→ **Source information**:
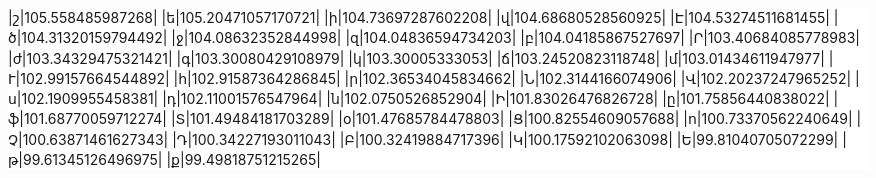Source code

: |շ|105.558485987268|
|ե|105.20471057170721|
|ի|104.73697287602208|
|վ|104.68680528560925|
|Է|104.53274511681455|
|ծ|104.31320159794492|
|ջ|104.08632352844998|
|զ|104.04836594734203|
|բ|104.04185867527697|
|Ր|103.40684085778983|
|ժ|103.34329475321421|
|գ|103.30080429108979|
|կ|103.30005333053|
|ճ|103.24520823118748|
|մ|103.01434611947977|
|Ւ|102.99157664544892|
|հ|102.91587364286845|
|ր|102.36534045834662|
|Ն|102.3144166074906|
|Վ|102.20237247965252|
|ս|102.1909955458381|
|դ|102.11001576547964|
|ն|102.0750526852904|
|Ի|101.83026476826728|
|ը|101.75856440838022|
|ֆ|101.68770059712274|
|Տ|101.49484181703289|
|օ|101.47685784478803|
|Ց|100.82554609057688|
|ո|100.73370562240649|
|Չ|100.63871461627343|
|Դ|100.34227193011043|
|Բ|100.32419884717396|
|Կ|100.17592102063098|
|Ե|99.81040705072299|
|թ|99.61345126496975|
|ք|99.49818751215265|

→ **Problem to solve**:
An exact copy of all the entries is required, and it must contain no pictures.

→ **Solution**:
Source code

: |շ|105.558485987268|
|ե|105.20471057170721|
|ի|104.73697287602208|
|վ|104.68680528560925|
|Է|104.53274511681455|
|ծ|104.31320159794492|
|ջ|104.08632352844998|
|զ|104.04836594734203|
|բ|104.04185867527697|
|Ր|103.40684085778983|
|ժ|103.34329475321421|
|գ|103.30080429108979|
|կ|103.30005333053|
|ճ|103.24520823118748|
|մ|103.01434611947977|
|Ւ|102.99157664544892|
|հ|102.91587364286845|
|ր|102.36534045834662|
|Ն|102.3144166074906|
|Վ|102.20237247965252|
|ս|102.1909955458381|
|դ|102.11001576547964|
|ն|102.0750526852904|
|Ի|101.83026476826728|
|ը|101.75856440838022|
|ֆ|101.68770059712274|
|Տ|101.49484181703289|
|օ|101.47685784478803|
|Ց|100.82554609057688|
|ո|100.73370562240649|
|Չ|100.63871461627343|
|Դ|100.34227193011043|
|Բ|100.32419884717396|
|Կ|100.17592102063098|
|Ե|99.81040705072299|
|թ|99.61345126496975|
|ք|99.49818751215265|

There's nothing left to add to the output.